He listed a number of issues that influenced the decision that could make him a 16-year mayor, including seeing the proposed Mill Site and Salish expansion developments through to fruition. He described the two projects as “critical for a strong sustainable and more diverse City tax base so as to protect a high quality of life for our citizens.”
Larson said he also wants to “keep pressure on the growing momentum with state legislators to address the current failures at the I-90/SR 18 interchange” and complete the final phases of the historic downtown revitalization, including the proposed River Walk project and “supporting the NW Railway Museum’s continued efforts.”
The mayor said he is encouraged by growing [community] interest in moving forward with an expansion of Snoqualmie’s popular and overcrowded Community Center/YMCA, which could happen during a potential 4th term.

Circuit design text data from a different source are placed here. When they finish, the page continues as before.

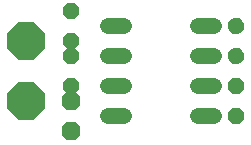
<source format=gbr>
G04 EAGLE Gerber RS-274X export*
G75*
%MOMM*%
%FSLAX34Y34*%
%LPD*%
%INBottom Copper*%
%IPPOS*%
%AMOC8*
5,1,8,0,0,1.08239X$1,22.5*%
G01*
%ADD10P,1.732040X8X292.500000*%
%ADD11P,3.409096X8X22.500000*%
%ADD12C,1.320800*%
%ADD13P,1.429621X8X292.500000*%
%ADD14P,1.429621X8X112.500000*%
%ADD15P,1.429621X8X111.700000*%


D10*
X139700Y139700D03*
X139700Y114300D03*
D11*
X101600Y139700D03*
X101600Y190500D03*
D12*
X247396Y127000D02*
X260604Y127000D01*
X260604Y152400D02*
X247396Y152400D01*
X184404Y152400D02*
X171196Y152400D01*
X171196Y127000D02*
X184404Y127000D01*
X247396Y177800D02*
X260604Y177800D01*
X260604Y203200D02*
X247396Y203200D01*
X184404Y177800D02*
X171196Y177800D01*
X171196Y203200D02*
X184404Y203200D01*
D13*
X279400Y152400D03*
X279400Y127000D03*
D14*
X139700Y190500D03*
X139700Y215900D03*
X139700Y152400D03*
X139700Y177800D03*
D15*
X279223Y177801D03*
X279577Y203199D03*
M02*

</source>
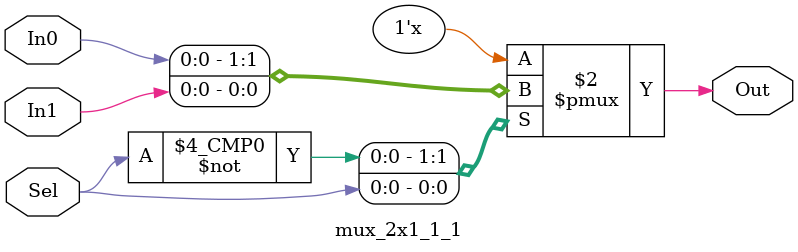
<source format=v>
module mux_2x1_1_1(Out,Sel,In0,In1); 

input In0,In1; //entradas de 32 bits
input Sel; //seletor de 1 bit
output Out; //saida de 32 bits

reg Out; 

//Check the state of the input lines 

always @ (In0 or In1 or Sel) 

begin 

 case (Sel) 

  1'b0 : Out = In0; 

  1'b1 : Out = In1; 

  default : Out = 1'bx; 

  //If input is undefined then output is undefined 

 endcase 

end  

endmodule


</source>
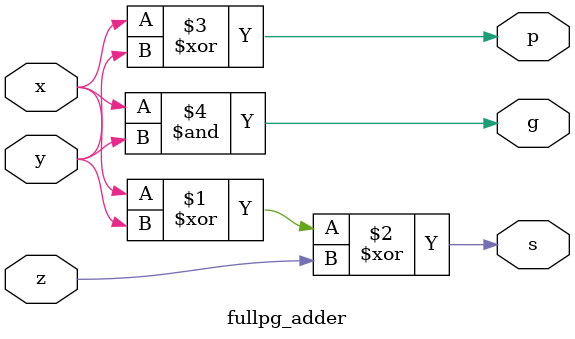
<source format=sv>
module fullpg_adder(input x, y, z,
						output s, p, g);
						
		assign s = x^y^z;
		assign p = x^y;
		assign g = x&y;
endmodule 
</source>
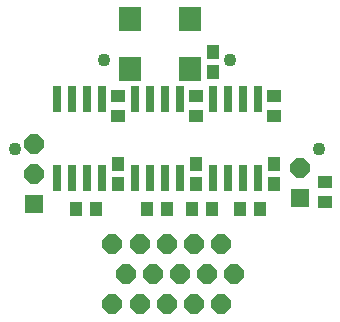
<source format=gts>
G75*
%MOIN*%
%OFA0B0*%
%FSLAX24Y24*%
%IPPOS*%
%LPD*%
%AMOC8*
5,1,8,0,0,1.08239X$1,22.5*
%
%ADD10R,0.0280X0.0910*%
%ADD11R,0.0473X0.0434*%
%ADD12R,0.0434X0.0473*%
%ADD13R,0.0749X0.0827*%
%ADD14OC8,0.0634*%
%ADD15R,0.0640X0.0640*%
%ADD16OC8,0.0640*%
%ADD17C,0.0434*%
D10*
X002977Y010284D03*
X003477Y010284D03*
X003977Y010284D03*
X004477Y010284D03*
X005575Y010284D03*
X006075Y010284D03*
X006575Y010284D03*
X007075Y010284D03*
X008174Y010284D03*
X008674Y010284D03*
X009174Y010284D03*
X009674Y010284D03*
X009674Y012934D03*
X009174Y012934D03*
X008674Y012934D03*
X008174Y012934D03*
X007075Y012934D03*
X006575Y012934D03*
X006075Y012934D03*
X005575Y012934D03*
X004477Y012934D03*
X003977Y012934D03*
X003477Y012934D03*
X002977Y012934D03*
D11*
X005026Y013041D03*
X005026Y012372D03*
X007625Y012372D03*
X007625Y013041D03*
X010223Y013041D03*
X010223Y012372D03*
X011920Y010168D03*
X011920Y009499D03*
D12*
X010223Y010088D03*
X010223Y010758D03*
X009762Y009269D03*
X009093Y009269D03*
X008156Y009259D03*
X007487Y009259D03*
X007625Y010088D03*
X007625Y010758D03*
X006660Y009259D03*
X005991Y009259D03*
X005026Y010088D03*
X005026Y010758D03*
X004298Y009259D03*
X003629Y009259D03*
X008186Y013828D03*
X008186Y014497D03*
D13*
X007434Y013927D03*
X007434Y015581D03*
X005434Y015581D03*
X005434Y013927D03*
D14*
X004834Y006096D03*
X005736Y006096D03*
X006185Y007096D03*
X007086Y007096D03*
X006638Y008096D03*
X007539Y008096D03*
X007988Y007096D03*
X007539Y006096D03*
X006638Y006096D03*
X005283Y007096D03*
X004834Y008096D03*
X005736Y008096D03*
X008441Y008096D03*
X008890Y007096D03*
X008441Y006096D03*
D15*
X011074Y009633D03*
X002229Y009431D03*
D16*
X002229Y010431D03*
X002229Y011431D03*
X011074Y010633D03*
D17*
X011708Y011261D03*
X008738Y014231D03*
X008740Y014242D03*
X004543Y014231D03*
X004540Y014242D03*
X001573Y011261D03*
M02*

</source>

Larson commented via email, “Lastly, and in light of the above, I believe my experience and knowledge will serve the City well as we face the possible turnover of as many as five of our seven Council members in the coming year.”
Multiple city council members are up for re-election in November, including Bryan Holloway, Bob Jeans, Heather Munden and Kathi Prewitt. Chelley Patterson also announced at Monday’s city council meeting that she will step down before her term is up in 2019 due to a move out of the city.
So far, no one has announced plans to challenge the three-term mayor. In 2013 Larson faced Ed Pizzuto and prevailed with nearly 74% of the votes. This election cycle go-round Mayor Larson said he’s heard rumors about a few potential challengers, but nothing definitive yet.
Potential city council and mayor candidates have until May to file for candidacy with King County Elections.